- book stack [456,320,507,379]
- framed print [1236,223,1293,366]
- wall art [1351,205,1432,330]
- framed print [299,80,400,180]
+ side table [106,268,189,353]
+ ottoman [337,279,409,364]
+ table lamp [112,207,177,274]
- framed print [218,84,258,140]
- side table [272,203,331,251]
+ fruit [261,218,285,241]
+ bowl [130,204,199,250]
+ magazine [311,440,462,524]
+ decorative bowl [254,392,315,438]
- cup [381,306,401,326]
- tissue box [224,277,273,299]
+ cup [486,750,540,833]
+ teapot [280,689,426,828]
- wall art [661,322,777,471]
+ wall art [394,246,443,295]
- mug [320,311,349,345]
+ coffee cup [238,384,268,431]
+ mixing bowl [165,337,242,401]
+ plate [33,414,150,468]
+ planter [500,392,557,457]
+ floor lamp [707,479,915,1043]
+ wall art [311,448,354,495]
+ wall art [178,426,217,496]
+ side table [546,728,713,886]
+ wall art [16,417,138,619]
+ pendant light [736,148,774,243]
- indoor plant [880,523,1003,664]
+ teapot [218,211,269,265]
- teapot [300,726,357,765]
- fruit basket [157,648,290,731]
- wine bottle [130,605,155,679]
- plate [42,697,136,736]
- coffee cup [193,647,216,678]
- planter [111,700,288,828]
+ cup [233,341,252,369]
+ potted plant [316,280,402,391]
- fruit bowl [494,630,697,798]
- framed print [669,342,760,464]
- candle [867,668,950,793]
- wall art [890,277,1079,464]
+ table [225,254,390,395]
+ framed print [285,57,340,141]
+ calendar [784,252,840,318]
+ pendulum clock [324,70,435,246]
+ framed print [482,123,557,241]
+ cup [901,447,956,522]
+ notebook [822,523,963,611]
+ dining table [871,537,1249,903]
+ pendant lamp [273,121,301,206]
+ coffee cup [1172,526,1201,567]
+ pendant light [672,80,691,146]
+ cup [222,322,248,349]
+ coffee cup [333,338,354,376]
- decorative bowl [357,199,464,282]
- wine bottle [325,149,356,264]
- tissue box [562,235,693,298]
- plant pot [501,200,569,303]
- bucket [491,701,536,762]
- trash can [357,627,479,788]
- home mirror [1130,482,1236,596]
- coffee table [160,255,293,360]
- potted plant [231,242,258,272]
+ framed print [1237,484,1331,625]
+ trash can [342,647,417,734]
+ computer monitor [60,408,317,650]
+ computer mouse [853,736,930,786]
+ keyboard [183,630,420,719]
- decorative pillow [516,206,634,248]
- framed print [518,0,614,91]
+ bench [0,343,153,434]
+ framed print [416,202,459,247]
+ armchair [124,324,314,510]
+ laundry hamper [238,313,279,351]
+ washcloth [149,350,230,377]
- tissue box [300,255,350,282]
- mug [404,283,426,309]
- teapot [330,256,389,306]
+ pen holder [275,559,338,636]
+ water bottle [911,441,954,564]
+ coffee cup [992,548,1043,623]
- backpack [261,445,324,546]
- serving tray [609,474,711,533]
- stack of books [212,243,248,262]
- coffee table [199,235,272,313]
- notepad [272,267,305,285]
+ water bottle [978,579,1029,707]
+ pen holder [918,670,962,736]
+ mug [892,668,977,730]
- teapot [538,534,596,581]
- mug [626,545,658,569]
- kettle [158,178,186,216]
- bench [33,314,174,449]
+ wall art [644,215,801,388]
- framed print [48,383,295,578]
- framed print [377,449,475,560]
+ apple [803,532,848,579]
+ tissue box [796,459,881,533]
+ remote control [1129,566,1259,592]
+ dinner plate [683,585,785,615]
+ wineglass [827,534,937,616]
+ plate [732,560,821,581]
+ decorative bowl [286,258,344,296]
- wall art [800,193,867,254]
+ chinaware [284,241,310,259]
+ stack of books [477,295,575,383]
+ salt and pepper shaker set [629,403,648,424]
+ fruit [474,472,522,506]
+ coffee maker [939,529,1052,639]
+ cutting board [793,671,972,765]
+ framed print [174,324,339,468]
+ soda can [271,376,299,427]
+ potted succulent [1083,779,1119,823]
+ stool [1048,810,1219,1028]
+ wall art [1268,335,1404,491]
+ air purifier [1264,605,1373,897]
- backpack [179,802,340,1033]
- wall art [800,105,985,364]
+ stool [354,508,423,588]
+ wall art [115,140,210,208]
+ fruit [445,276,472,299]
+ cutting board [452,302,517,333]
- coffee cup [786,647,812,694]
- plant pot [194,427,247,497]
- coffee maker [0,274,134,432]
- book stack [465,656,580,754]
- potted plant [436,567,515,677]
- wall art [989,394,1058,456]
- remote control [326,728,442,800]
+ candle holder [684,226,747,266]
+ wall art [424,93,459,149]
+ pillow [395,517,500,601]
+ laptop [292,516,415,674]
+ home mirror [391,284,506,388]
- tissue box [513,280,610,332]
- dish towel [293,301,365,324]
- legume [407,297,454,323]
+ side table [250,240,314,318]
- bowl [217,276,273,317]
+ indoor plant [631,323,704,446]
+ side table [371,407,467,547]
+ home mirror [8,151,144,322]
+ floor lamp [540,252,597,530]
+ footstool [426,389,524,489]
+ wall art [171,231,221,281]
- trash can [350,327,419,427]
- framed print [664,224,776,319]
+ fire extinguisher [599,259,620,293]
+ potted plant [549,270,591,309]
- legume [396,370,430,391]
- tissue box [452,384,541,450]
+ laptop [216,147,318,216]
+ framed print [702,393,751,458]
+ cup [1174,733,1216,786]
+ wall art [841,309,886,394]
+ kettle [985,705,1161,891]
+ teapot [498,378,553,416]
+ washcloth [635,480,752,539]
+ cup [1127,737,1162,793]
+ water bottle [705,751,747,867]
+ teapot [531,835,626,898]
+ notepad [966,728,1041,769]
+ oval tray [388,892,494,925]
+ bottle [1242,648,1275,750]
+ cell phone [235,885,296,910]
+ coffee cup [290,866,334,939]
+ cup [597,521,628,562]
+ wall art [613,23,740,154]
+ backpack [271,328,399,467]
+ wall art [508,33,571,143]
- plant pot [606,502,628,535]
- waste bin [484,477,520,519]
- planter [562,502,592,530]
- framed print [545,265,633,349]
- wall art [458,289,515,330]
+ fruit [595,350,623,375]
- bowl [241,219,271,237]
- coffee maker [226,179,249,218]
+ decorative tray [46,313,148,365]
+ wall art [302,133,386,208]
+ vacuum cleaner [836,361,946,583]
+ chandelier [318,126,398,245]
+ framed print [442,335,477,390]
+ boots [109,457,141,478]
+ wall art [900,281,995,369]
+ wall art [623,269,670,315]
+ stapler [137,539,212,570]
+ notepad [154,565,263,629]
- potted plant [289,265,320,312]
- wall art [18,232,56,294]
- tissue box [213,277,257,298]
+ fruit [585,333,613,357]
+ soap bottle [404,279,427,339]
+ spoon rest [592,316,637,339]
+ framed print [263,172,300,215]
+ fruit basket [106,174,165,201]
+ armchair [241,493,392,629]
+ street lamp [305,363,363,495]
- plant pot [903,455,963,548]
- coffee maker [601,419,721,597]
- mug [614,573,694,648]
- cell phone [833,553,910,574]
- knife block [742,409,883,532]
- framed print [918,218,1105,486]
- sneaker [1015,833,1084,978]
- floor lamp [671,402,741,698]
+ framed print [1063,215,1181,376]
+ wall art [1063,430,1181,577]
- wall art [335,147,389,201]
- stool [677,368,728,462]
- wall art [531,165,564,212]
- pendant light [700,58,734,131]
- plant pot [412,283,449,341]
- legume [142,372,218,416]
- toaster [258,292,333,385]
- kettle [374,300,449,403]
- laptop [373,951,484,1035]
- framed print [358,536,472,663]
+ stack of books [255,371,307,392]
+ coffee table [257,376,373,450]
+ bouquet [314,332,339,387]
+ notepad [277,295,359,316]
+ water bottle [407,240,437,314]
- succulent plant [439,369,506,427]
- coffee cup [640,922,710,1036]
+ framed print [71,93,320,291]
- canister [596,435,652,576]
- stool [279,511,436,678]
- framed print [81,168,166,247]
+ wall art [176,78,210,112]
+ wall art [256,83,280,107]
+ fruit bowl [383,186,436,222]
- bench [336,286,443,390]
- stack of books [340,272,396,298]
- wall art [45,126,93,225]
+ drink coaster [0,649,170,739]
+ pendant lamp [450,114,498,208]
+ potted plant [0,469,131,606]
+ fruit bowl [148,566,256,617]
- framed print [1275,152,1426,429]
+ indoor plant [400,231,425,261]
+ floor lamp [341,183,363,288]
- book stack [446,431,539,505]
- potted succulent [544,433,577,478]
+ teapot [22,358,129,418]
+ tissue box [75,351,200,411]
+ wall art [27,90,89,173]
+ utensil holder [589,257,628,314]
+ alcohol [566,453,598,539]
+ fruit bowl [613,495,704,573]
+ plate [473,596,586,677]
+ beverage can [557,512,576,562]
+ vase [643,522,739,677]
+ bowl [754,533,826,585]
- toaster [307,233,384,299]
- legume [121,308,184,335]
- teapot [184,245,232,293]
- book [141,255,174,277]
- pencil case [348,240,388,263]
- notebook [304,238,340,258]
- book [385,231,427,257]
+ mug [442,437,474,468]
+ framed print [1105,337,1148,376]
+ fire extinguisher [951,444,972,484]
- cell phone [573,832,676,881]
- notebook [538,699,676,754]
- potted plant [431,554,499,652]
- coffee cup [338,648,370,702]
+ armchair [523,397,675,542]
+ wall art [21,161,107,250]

▶ Your goal
Check the data for the word "holder" and pull out the lines that have it.

▶ Exercise answer
+ pen holder [275,559,338,636]
+ pen holder [918,670,962,736]
+ candle holder [684,226,747,266]
+ utensil holder [589,257,628,314]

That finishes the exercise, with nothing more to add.